Do this: Can you write out the lines of the items below as a numbered list, with blank lines omitted? Begin at the line that contains "family: Curculionidae" and stop after the last line of the items.

Extracted records:
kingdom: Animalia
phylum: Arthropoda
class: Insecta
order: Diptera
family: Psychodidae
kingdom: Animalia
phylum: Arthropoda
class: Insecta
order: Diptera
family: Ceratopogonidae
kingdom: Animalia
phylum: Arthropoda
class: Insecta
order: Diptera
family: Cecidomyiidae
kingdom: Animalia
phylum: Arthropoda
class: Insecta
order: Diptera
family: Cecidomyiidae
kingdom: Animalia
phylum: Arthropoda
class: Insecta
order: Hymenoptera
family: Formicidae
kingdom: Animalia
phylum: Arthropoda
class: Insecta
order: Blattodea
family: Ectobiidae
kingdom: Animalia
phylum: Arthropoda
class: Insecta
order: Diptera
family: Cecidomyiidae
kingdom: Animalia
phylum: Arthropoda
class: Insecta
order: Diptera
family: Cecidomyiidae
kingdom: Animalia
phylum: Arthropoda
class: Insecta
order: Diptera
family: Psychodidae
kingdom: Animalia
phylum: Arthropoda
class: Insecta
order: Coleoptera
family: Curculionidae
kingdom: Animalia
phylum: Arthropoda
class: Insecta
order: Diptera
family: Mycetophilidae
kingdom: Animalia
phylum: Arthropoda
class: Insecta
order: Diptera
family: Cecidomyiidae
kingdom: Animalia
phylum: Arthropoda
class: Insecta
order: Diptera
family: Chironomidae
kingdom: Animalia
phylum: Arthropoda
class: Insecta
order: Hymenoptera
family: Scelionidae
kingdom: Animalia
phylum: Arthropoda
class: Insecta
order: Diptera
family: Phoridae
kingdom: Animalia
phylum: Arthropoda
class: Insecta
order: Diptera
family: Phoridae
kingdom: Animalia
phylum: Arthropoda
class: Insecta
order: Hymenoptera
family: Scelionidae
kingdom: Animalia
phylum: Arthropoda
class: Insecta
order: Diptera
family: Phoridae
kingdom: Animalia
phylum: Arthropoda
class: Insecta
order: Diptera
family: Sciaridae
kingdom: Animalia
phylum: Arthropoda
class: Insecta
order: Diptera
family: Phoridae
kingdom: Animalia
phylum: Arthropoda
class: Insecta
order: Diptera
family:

Answer to this exercise:
1. family: Curculionidae
2. kingdom: Animalia
3. phylum: Arthropoda
4. class: Insecta
5. order: Diptera
6. family: Mycetophilidae
7. kingdom: Animalia
8. phylum: Arthropoda
9. class: Insecta
10. order: Diptera
11. family: Cecidomyiidae
12. kingdom: Animalia
13. phylum: Arthropoda
14. class: Insecta
15. order: Diptera
16. family: Chironomidae
17. kingdom: Animalia
18. phylum: Arthropoda
19. class: Insecta
20. order: Hymenoptera
21. family: Scelionidae
22. kingdom: Animalia
23. phylum: Arthropoda
24. class: Insecta
25. order: Diptera
26. family: Phoridae
27. kingdom: Animalia
28. phylum: Arthropoda
29. class: Insecta
30. order: Diptera
31. family: Phoridae
32. kingdom: Animalia
33. phylum: Arthropoda
34. class: Insecta
35. order: Hymenoptera
36. family: Scelionidae
37. kingdom: Animalia
38. phylum: Arthropoda
39. class: Insecta
40. order: Diptera
41. family: Phoridae
42. kingdom: Animalia
43. phylum: Arthropoda
44. class: Insecta
45. order: Diptera
46. family: Sciaridae
47. kingdom: Animalia
48. phylum: Arthropoda
49. class: Insecta
50. order: Diptera
51. family: Phoridae
52. kingdom: Animalia
53. phylum: Arthropoda
54. class: Insecta
55. order: Diptera
56. family:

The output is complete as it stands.